--- To be done ---
Transcribe the blog post on wildness below verbatim, from "The sun has" up to and including "too.  Dying.  Who?".

--- Source excerpt ---
================================

Monday, July 8, 2013

Desolation Acres


Last week I had a long chat, while strolling along the Willamette, with an American woman who resides in Europe.  She adores being in wild nature, and Europeans have done an impressive job of reducing wild nature to a few tiny dots.  Most Europeans have never experienced healthy wildness.  This is sad.  She wants to come home.

Yesterday, the good pastor Clark dropped by my tent in Facebookland with a bottle of gin and a George Monbiot essay, Ghost Psyche.  The essay was an excerpt from his new book, Feral, which explores the notion of rewilding.  Monbiot lives in Wales, a land where most of wild nature has been erased.  In the essay, he described having strange sensations whilst carrying the warm corpse of a Chinese deer — powerful feelings from the ancient spirit of wildness that is buried somewhere in his psyche.

Most modern folks seem to be disconnected from nature, a great tragedy.  Do wordsmiths have the power to break this curse?  I sense that nature is a far better spell breaker than books.  Anyway, reading Monbiot triggered a flashback.  In the autumn of 1982, I was living in an old farmhouse about eight miles west of Kalamazoo.  The following are the words of a 30-year-old man, having an exciting experience — a sweet memory.

 

Desolation Acres

Intense, intense, intense!  These are wild times.  Desolation Acres is about to lift off and fly into a new and strange reality.  Christ!  I've barely slept in the last two days.  The powers that roam the land have come here for a gathering.  Wizards fill the sky.  Magic is everywhere.  The moon is as full as my heart.  Almost.

The leaves are just going mad in a visual hurricane of color.  The sumac is turning red, the sassafras is bright orange and yellow, as are the maples.  The apple trees are turning golden, as is the giant hickory tree, which has been here since the beginning of time.

The day is a spectral explosion, and the night is a precious moon land.  The hunter's moon.  In pagan times, it was the “blot monat” — the blood moon.  A time for slaughtering animals for winter food.

The sun has set on another day.  I sit in its afterglow.  Feathery clouds swirl on the horizon.  They alone still breathing in the sunbeams, flushed hot and pink.  Vivid gashes against a soft pale blue-purple background.  The owls are coming out for the nightly hunt.

The air is moving slowly now.  Resting.  Who?  It has the smell of cider.  The orchard behind the house was not picked this year.  Nor last.  Tons of apples lie on the ground, brown and split.  It's the death season.  All the summer's fruit rotting in the weeds.  Who?  The wisp clouds are turning purple.  Daylight makes its last stand.  It's losing too.  Dying.  Who?

Beyond the orchard is a vineyard.  It was not picked this year.  Nor last.  Its fruit is rotting.  Dying on the vine.  Who?  The leaves will soon be dropping to the ground.  Why must summer end?  Why does the fruit lie untouched?  Why am I alone tonight?  Who?  “Who?” — me, you noisy owl!

It's the death season.  Life retreats in fear.  A piercing visual scream.  It's over.  The sun grows ever weaker.  The cold nights rip and tear with sharp teeth.  Green is just a memory now.  A ghost.  Summer is dead and rotting.  King Frost blows over the land with his sharp crystal spear and his cold snowy breath.

A bug is stiffly walking across the sidewalk.  He can't outrun the winter.  He may get a hundred yards, but he'll never make it to Miami.  He'll die here.  Like everything else.  Will I?  Will death take me too?  Will I turn yellow and orange and fall to the ground?  Will I lie in the weeds, brown, split, and rotting?  Eventually.

================================

--- Supplied information ---
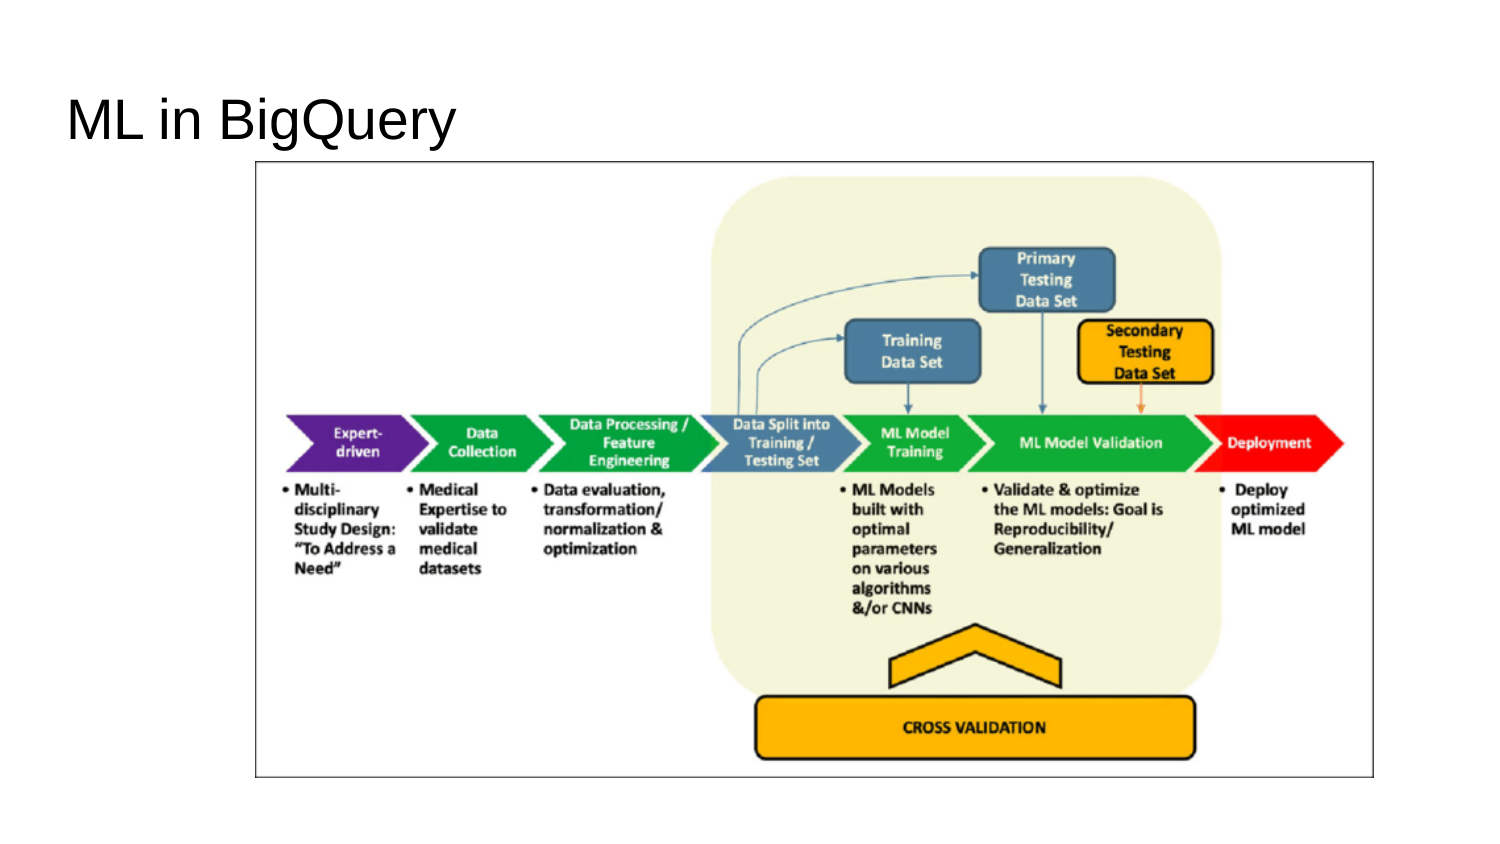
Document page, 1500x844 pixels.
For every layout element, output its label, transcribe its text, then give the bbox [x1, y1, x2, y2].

================================

--- Result of this task ---
The sun has set on another day.  I sit in its afterglow.  Feathery clouds swirl on the horizon.  They alone still breathing in the sunbeams, flushed hot and pink.  Vivid gashes against a soft pale blue-purple background.  The owls are coming out for the nightly hunt.

The air is moving slowly now.  Resting.  Who?  It has the smell of cider.  The orchard behind the house was not picked this year.  Nor last.  Tons of apples lie on the ground, brown and split.  It's the death season.  All the summer's fruit rotting in the weeds.  Who?  The wisp clouds are turning purple.  Daylight makes its last stand.  It's losing too.  Dying.  Who?